INFORMATION PROVIDED:
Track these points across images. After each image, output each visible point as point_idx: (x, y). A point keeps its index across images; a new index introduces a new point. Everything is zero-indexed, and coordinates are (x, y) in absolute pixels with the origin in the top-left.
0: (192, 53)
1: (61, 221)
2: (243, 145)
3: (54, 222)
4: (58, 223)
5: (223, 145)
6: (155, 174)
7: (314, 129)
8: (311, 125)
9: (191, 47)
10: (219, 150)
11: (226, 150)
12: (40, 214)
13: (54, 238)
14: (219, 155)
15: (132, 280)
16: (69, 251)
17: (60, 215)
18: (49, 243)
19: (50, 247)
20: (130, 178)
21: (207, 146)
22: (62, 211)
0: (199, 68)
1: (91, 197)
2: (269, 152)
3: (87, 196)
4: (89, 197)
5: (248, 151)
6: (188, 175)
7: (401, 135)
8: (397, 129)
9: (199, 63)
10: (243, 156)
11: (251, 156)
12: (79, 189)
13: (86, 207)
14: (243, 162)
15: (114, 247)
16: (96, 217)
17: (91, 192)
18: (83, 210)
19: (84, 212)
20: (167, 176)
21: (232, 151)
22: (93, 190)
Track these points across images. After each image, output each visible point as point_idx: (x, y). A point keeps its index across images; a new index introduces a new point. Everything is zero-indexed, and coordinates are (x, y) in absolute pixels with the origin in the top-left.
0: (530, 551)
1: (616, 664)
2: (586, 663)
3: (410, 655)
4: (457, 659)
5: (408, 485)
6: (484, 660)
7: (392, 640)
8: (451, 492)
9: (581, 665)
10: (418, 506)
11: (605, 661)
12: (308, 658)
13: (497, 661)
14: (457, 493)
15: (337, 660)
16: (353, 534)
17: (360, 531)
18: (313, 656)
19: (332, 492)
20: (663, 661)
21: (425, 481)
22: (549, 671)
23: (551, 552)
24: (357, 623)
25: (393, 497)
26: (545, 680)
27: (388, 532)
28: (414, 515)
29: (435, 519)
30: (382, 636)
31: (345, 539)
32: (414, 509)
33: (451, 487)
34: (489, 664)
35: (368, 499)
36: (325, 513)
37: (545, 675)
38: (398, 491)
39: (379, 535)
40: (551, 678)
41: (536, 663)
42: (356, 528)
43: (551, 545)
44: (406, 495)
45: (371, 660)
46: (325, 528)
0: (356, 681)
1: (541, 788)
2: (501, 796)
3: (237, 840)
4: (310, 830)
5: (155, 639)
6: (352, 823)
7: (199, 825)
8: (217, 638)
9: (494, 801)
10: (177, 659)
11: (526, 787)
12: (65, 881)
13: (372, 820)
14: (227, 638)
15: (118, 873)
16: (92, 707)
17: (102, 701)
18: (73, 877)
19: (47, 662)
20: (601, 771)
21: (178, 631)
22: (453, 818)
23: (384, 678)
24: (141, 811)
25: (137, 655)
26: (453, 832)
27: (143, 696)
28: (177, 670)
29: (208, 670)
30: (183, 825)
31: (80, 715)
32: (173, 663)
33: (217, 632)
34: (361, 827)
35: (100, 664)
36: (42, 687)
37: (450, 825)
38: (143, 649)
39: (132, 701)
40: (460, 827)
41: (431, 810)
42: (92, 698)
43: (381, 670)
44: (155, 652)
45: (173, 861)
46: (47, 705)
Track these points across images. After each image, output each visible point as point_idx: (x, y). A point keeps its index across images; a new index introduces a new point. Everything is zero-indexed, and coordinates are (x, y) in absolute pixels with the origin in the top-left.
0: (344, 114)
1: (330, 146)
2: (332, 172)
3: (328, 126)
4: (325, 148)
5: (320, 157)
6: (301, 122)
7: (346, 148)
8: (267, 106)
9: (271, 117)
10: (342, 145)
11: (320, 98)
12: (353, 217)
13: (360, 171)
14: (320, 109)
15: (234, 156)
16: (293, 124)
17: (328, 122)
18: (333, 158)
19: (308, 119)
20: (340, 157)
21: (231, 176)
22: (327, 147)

EXERCISE BRIEF: Present every one of the entries above as a Markdown table with the columns Row and Text, numbering the rows in order and omitting blank lines.

PROBLEM SOLUTION:
| Row | Text |
|---|---|
| 1 | Track these points across images. After each image, output each visible point as point_idx: (x, y). A point keeps its index across images; a new index introduces a new point. Everything is zero-indexed, and coordinates are (x, y) in absolute pixels with the origin in the top-left. |
| 2 | 0: (192, 53) |
| 3 | 1: (61, 221) |
| 4 | 2: (243, 145) |
| 5 | 3: (54, 222) |
| 6 | 4: (58, 223) |
| 7 | 5: (223, 145) |
| 8 | 6: (155, 174) |
| 9 | 7: (314, 129) |
| 10 | 8: (311, 125) |
| 11 | 9: (191, 47) |
| 12 | 10: (219, 150) |
| 13 | 11: (226, 150) |
| 14 | 12: (40, 214) |
| 15 | 13: (54, 238) |
| 16 | 14: (219, 155) |
| 17 | 15: (132, 280) |
| 18 | 16: (69, 251) |
| 19 | 17: (60, 215) |
| 20 | 18: (49, 243) |
| 21 | 19: (50, 247) |
| 22 | 20: (130, 178) |
| 23 | 21: (207, 146) |
| 24 | 22: (62, 211) |
| 25 | 0: (199, 68) |
| 26 | 1: (91, 197) |
| 27 | 2: (269, 152) |
| 28 | 3: (87, 196) |
| 29 | 4: (89, 197) |
| 30 | 5: (248, 151) |
| 31 | 6: (188, 175) |
| 32 | 7: (401, 135) |
| 33 | 8: (397, 129) |
| 34 | 9: (199, 63) |
| 35 | 10: (243, 156) |
| 36 | 11: (251, 156) |
| 37 | 12: (79, 189) |
| 38 | 13: (86, 207) |
| 39 | 14: (243, 162) |
| 40 | 15: (114, 247) |
| 41 | 16: (96, 217) |
| 42 | 17: (91, 192) |
| 43 | 18: (83, 210) |
| 44 | 19: (84, 212) |
| 45 | 20: (167, 176) |
| 46 | 21: (232, 151) |
| 47 | 22: (93, 190) |
| 48 | Track these points across images. After each image, output each visible point as point_idx: (x, y). A point keeps its index across images; a new index introduces a new point. Everything is zero-indexed, and coordinates are (x, y) in absolute pixels with the origin in the top-left. |
| 49 | 0: (530, 551) |
| 50 | 1: (616, 664) |
| 51 | 2: (586, 663) |
| 52 | 3: (410, 655) |
| 53 | 4: (457, 659) |
| 54 | 5: (408, 485) |
| 55 | 6: (484, 660) |
| 56 | 7: (392, 640) |
| 57 | 8: (451, 492) |
| 58 | 9: (581, 665) |
| 59 | 10: (418, 506) |
| 60 | 11: (605, 661) |
| 61 | 12: (308, 658) |
| 62 | 13: (497, 661) |
| 63 | 14: (457, 493) |
| 64 | 15: (337, 660) |
| 65 | 16: (353, 534) |
| 66 | 17: (360, 531) |
| 67 | 18: (313, 656) |
| 68 | 19: (332, 492) |
| 69 | 20: (663, 661) |
| 70 | 21: (425, 481) |
| 71 | 22: (549, 671) |
| 72 | 23: (551, 552) |
| 73 | 24: (357, 623) |
| 74 | 25: (393, 497) |
| 75 | 26: (545, 680) |
| 76 | 27: (388, 532) |
| 77 | 28: (414, 515) |
| 78 | 29: (435, 519) |
| 79 | 30: (382, 636) |
| 80 | 31: (345, 539) |
| 81 | 32: (414, 509) |
| 82 | 33: (451, 487) |
| 83 | 34: (489, 664) |
| 84 | 35: (368, 499) |
| 85 | 36: (325, 513) |
| 86 | 37: (545, 675) |
| 87 | 38: (398, 491) |
| 88 | 39: (379, 535) |
| 89 | 40: (551, 678) |
| 90 | 41: (536, 663) |
| 91 | 42: (356, 528) |
| 92 | 43: (551, 545) |
| 93 | 44: (406, 495) |
| 94 | 45: (371, 660) |
| 95 | 46: (325, 528) |
| 96 | 0: (356, 681) |
| 97 | 1: (541, 788) |
| 98 | 2: (501, 796) |
| 99 | 3: (237, 840) |
| 100 | 4: (310, 830) |
| 101 | 5: (155, 639) |
| 102 | 6: (352, 823) |
| 103 | 7: (199, 825) |
| 104 | 8: (217, 638) |
| 105 | 9: (494, 801) |
| 106 | 10: (177, 659) |
| 107 | 11: (526, 787) |
| 108 | 12: (65, 881) |
| 109 | 13: (372, 820) |
| 110 | 14: (227, 638) |
| 111 | 15: (118, 873) |
| 112 | 16: (92, 707) |
| 113 | 17: (102, 701) |
| 114 | 18: (73, 877) |
| 115 | 19: (47, 662) |
| 116 | 20: (601, 771) |
| 117 | 21: (178, 631) |
| 118 | 22: (453, 818) |
| 119 | 23: (384, 678) |
| 120 | 24: (141, 811) |
| 121 | 25: (137, 655) |
| 122 | 26: (453, 832) |
| 123 | 27: (143, 696) |
| 124 | 28: (177, 670) |
| 125 | 29: (208, 670) |
| 126 | 30: (183, 825) |
| 127 | 31: (80, 715) |
| 128 | 32: (173, 663) |
| 129 | 33: (217, 632) |
| 130 | 34: (361, 827) |
| 131 | 35: (100, 664) |
| 132 | 36: (42, 687) |
| 133 | 37: (450, 825) |
| 134 | 38: (143, 649) |
| 135 | 39: (132, 701) |
| 136 | 40: (460, 827) |
| 137 | 41: (431, 810) |
| 138 | 42: (92, 698) |
| 139 | 43: (381, 670) |
| 140 | 44: (155, 652) |
| 141 | 45: (173, 861) |
| 142 | 46: (47, 705) |
| 143 | Track these points across images. After each image, output each visible point as point_idx: (x, y). A point keeps its index across images; a new index introduces a new point. Everything is zero-indexed, and coordinates are (x, y) in absolute pixels with the origin in the top-left. |
| 144 | 0: (344, 114) |
| 145 | 1: (330, 146) |
| 146 | 2: (332, 172) |
| 147 | 3: (328, 126) |
| 148 | 4: (325, 148) |
| 149 | 5: (320, 157) |
| 150 | 6: (301, 122) |
| 151 | 7: (346, 148) |
| 152 | 8: (267, 106) |
| 153 | 9: (271, 117) |
| 154 | 10: (342, 145) |
| 155 | 11: (320, 98) |
| 156 | 12: (353, 217) |
| 157 | 13: (360, 171) |
| 158 | 14: (320, 109) |
| 159 | 15: (234, 156) |
| 160 | 16: (293, 124) |
| 161 | 17: (328, 122) |
| 162 | 18: (333, 158) |
| 163 | 19: (308, 119) |
| 164 | 20: (340, 157) |
| 165 | 21: (231, 176) |
| 166 | 22: (327, 147) |